Print version ISSN 1516-1439On-line version ISSN 1980-5373

Mat. Res. vol.21  supl.2 São Carlos  2018  Epub June 04, 2018 


Relaxational Dynamics in the PYR14-IM14 Ionic Liquid by Mechanical Spectroscopy

Annalisa Paolonea  *

Oriele Palumboa 

Francesco Trequattrinia  b 

Giovanni Battista Appetecchic 

aConsiglio Nazionale delle Ricerche, La Sapienza, Piazzale A. Moro 5, 00185, Roma, Italy

bDipartimento di Fisica, Universita degli Studi di Roma La Sapienza, Piazzale A. Moro 5, 00185, Roma, Italy

cAgenzia nazionale per le nuove tecnologie, l'energia e lo sviluppo economico sostenibile - ENEA, Via Anguillarese 301, 00123, Roma, Italy


The anelastic spectrum of the N-butyl-N-methyl-pyrrolidinium (trifluoromethanesulfonyl) (nonafluorobutanesulfonyl)imide (PYR14-IM14) is reported for the first time. On cooling, at 4 Kmin-1 the sample undergoes a glass transition around 190 K. In the liquid phase, a thermally activated relaxation process is measured and it is analyzed by means of a modified Debye model. The best fit results indicate that the peak is related to the ion hopping between non-equivalent configurations which are mainly defined by the anion conformer configuration.
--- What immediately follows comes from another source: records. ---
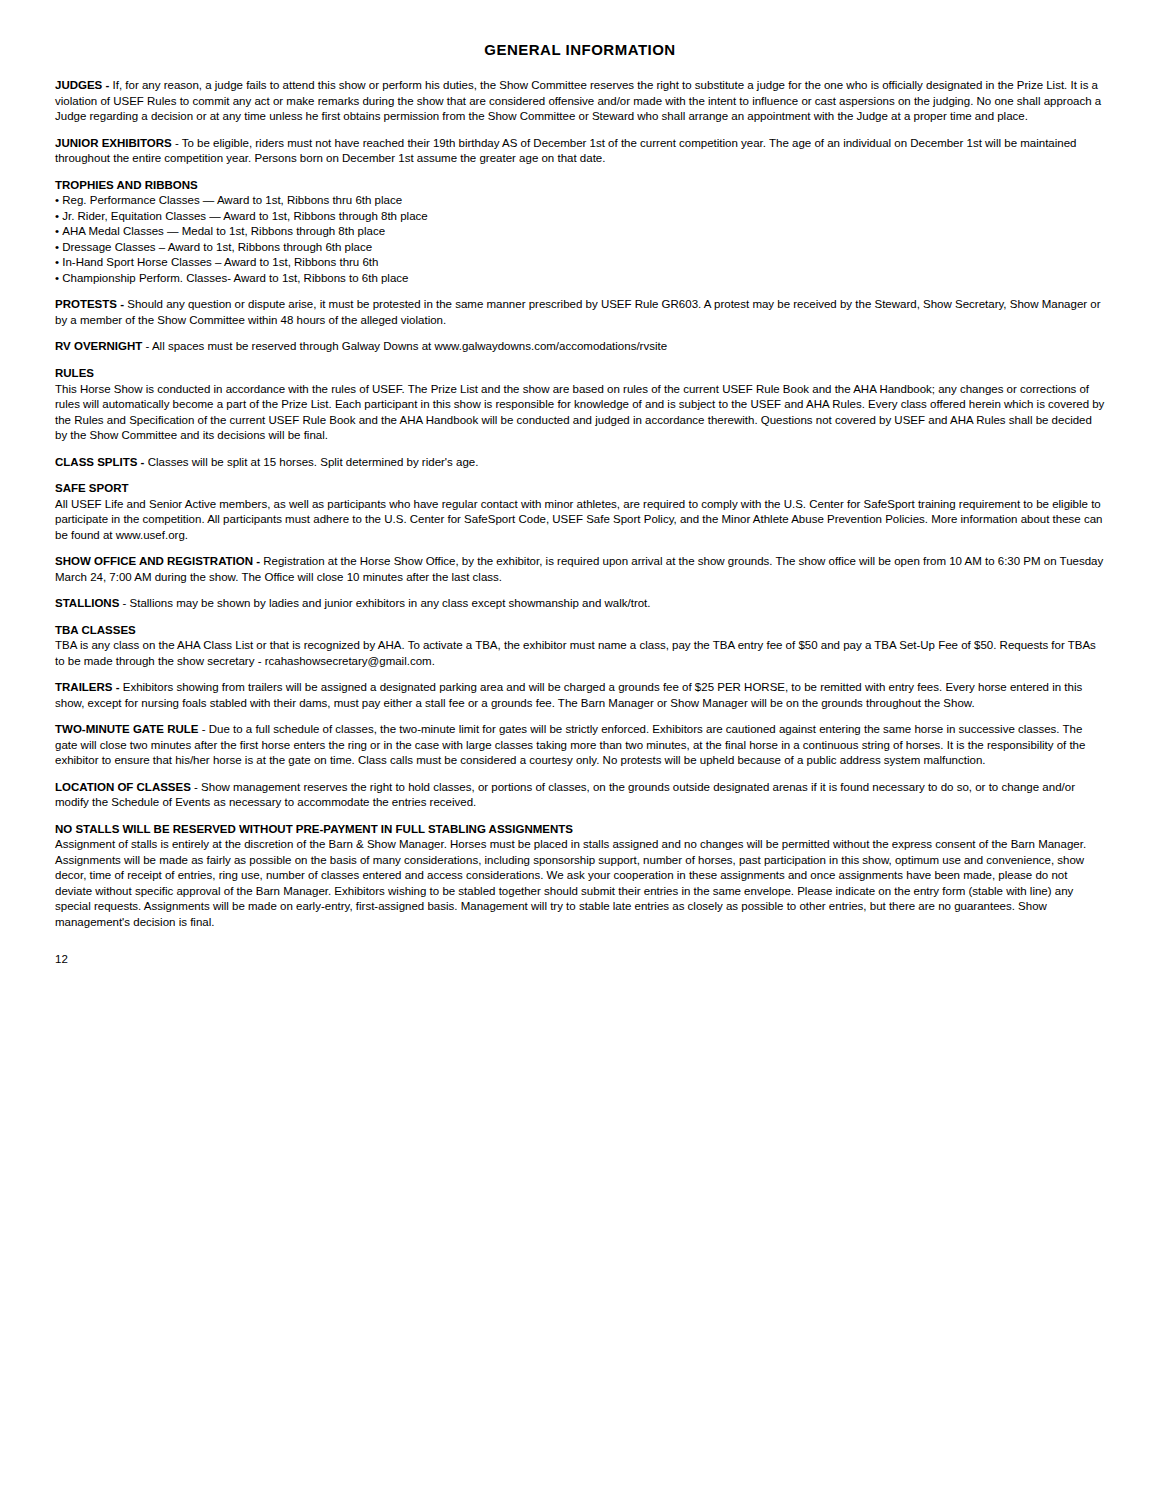GENERAL INFORMATION
JUDGES - If, for any reason, a judge fails to attend this show or perform his duties, the Show Committee reserves the right to substitute a judge for the one who is officially designated in the Prize List. It is a violation of USEF Rules to commit any act or make remarks during the show that are considered offensive and/or made with the intent to influence or cast aspersions on the judging. No one shall approach a Judge regarding a decision or at any time unless he first obtains permission from the Show Committee or Steward who shall arrange an appointment with the Judge at a proper time and place.
JUNIOR EXHIBITORS - To be eligible, riders must not have reached their 19th birthday AS of December 1st of the current competition year. The age of an individual on December 1st will be maintained throughout the entire competition year. Persons born on December 1st assume the greater age on that date.
TROPHIES AND RIBBONS
Reg. Performance Classes — Award to 1st, Ribbons thru 6th place
Jr. Rider, Equitation Classes — Award to 1st, Ribbons through 8th place
AHA Medal Classes — Medal to 1st, Ribbons through 8th place
Dressage Classes – Award to 1st, Ribbons through 6th place
In-Hand Sport Horse Classes – Award to 1st, Ribbons thru 6th
Championship Perform. Classes- Award to 1st, Ribbons to 6th place
PROTESTS - Should any question or dispute arise, it must be protested in the same manner prescribed by USEF Rule GR603. A protest may be received by the Steward, Show Secretary, Show Manager or by a member of the Show Committee within 48 hours of the alleged violation.
RV OVERNIGHT - All spaces must be reserved through Galway Downs at www.galwaydowns.com/accomodations/rvsite
RULES
This Horse Show is conducted in accordance with the rules of USEF. The Prize List and the show are based on rules of the current USEF Rule Book and the AHA Handbook; any changes or corrections of rules will automatically become a part of the Prize List. Each participant in this show is responsible for knowledge of and is subject to the USEF and AHA Rules. Every class offered herein which is covered by the Rules and Specification of the current USEF Rule Book and the AHA Handbook will be conducted and judged in accordance therewith. Questions not covered by USEF and AHA Rules shall be decided by the Show Committee and its decisions will be final.
CLASS SPLITS - Classes will be split at 15 horses. Split determined by rider's age.
SAFE SPORT
All USEF Life and Senior Active members, as well as participants who have regular contact with minor athletes, are required to comply with the U.S. Center for SafeSport training requirement to be eligible to participate in the competition. All participants must adhere to the U.S. Center for SafeSport Code, USEF Safe Sport Policy, and the Minor Athlete Abuse Prevention Policies. More information about these can be found at www.usef.org.
SHOW OFFICE AND REGISTRATION - Registration at the Horse Show Office, by the exhibitor, is required upon arrival at the show grounds. The show office will be open from 10 AM to 6:30 PM on Tuesday March 24, 7:00 AM during the show. The Office will close 10 minutes after the last class.
STALLIONS - Stallions may be shown by ladies and junior exhibitors in any class except showmanship and walk/trot.
TBA CLASSES
TBA is any class on the AHA Class List or that is recognized by AHA. To activate a TBA, the exhibitor must name a class, pay the TBA entry fee of $50 and pay a TBA Set-Up Fee of $50. Requests for TBAs to be made through the show secretary - rcahashowsecretary@gmail.com.
TRAILERS - Exhibitors showing from trailers will be assigned a designated parking area and will be charged a grounds fee of $25 PER HORSE, to be remitted with entry fees. Every horse entered in this show, except for nursing foals stabled with their dams, must pay either a stall fee or a grounds fee. The Barn Manager or Show Manager will be on the grounds throughout the Show.
TWO-MINUTE GATE RULE - Due to a full schedule of classes, the two-minute limit for gates will be strictly enforced. Exhibitors are cautioned against entering the same horse in successive classes. The gate will close two minutes after the first horse enters the ring or in the case with large classes taking more than two minutes, at the final horse in a continuous string of horses. It is the responsibility of the exhibitor to ensure that his/her horse is at the gate on time. Class calls must be considered a courtesy only. No protests will be upheld because of a public address system malfunction.
LOCATION OF CLASSES - Show management reserves the right to hold classes, or portions of classes, on the grounds outside designated arenas if it is found necessary to do so, or to change and/or modify the Schedule of Events as necessary to accommodate the entries received.
NO STALLS WILL BE RESERVED WITHOUT PRE-PAYMENT IN FULL STABLING ASSIGNMENTS
Assignment of stalls is entirely at the discretion of the Barn & Show Manager. Horses must be placed in stalls assigned and no changes will be permitted without the express consent of the Barn Manager. Assignments will be made as fairly as possible on the basis of many considerations, including sponsorship support, number of horses, past participation in this show, optimum use and convenience, show decor, time of receipt of entries, ring use, number of classes entered and access considerations. We ask your cooperation in these assignments and once assignments have been made, please do not deviate without specific approval of the Barn Manager. Exhibitors wishing to be stabled together should submit their entries in the same envelope. Please indicate on the entry form (stable with line) any special requests. Assignments will be made on early-entry, first-assigned basis. Management will try to stable late entries as closely as possible to other entries, but there are no guarantees. Show management's decision is final.
12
Keyword: DMA; Ionic liquids; conformers; dynamics

1. Introduction

Ionic liquids (ILs) have been largely studied because their properties are attractive for a wide range of applications. ILs consist of large organic cations and inorganic/organic anions, which can be tuned for particular applications by changing ions or even the functional groups on the ions. Information regarding the molecular dynamic behavior of each ion forming an IL is especially important because several of the basic properties of ILs are determined by their behavior at a molecular level. Concerning their mechanical properties, ILs generally show high viscosity and scarce propensity to crystallization1; therefore, their dynamic behavior resembles that of supercooled liquids2 and they can be typically classified as fragile glass formers3. Indeed, they generally follow time − temperature superposition laws, and the temperature dependence of the relaxation time is well approximated by the empirical Vogel−Fulcher−Tamman (VFT) equation above the glass temperature, and by the Arrhenius equation in the glass phase1,4,5. The dynamics of ionic liquids has been studied by temperature dependent experiments using dielectric spectroscopy, nuclear magnetic resonance, and neutron scattering3,5,6 in both the supercooled liquid and the glassy amorphous states. Recently we measured the mechanical modulus of some ionic liquids2,7,8 and its variation during the main phase transitions occurring by varying the temperature, in both the liquid and the solid states. The low frequency mechanical spectroscopy experiments were performed by means of a pocket, which works as a substrate. It is worth noting that this setup allows the use of low frequency mechanical spectroscopy to follow the main phase transitions occurring in ionic liquids by cooling down from room temperature, even in their liquid state, while, other previous works9-11 on mechanical properties of ionic liquids provided information either in their liquid or solid state. These works showed the effect of cation and anion on the shear viscosity10 and the viscoelastic properties11 of some imidazolioum based ILs; mainly reporting that when the alkyl chain of the cation is lengthened, the shear viscosity increases because the increase in the relaxation time overwhelms the decrease in the shear modulus.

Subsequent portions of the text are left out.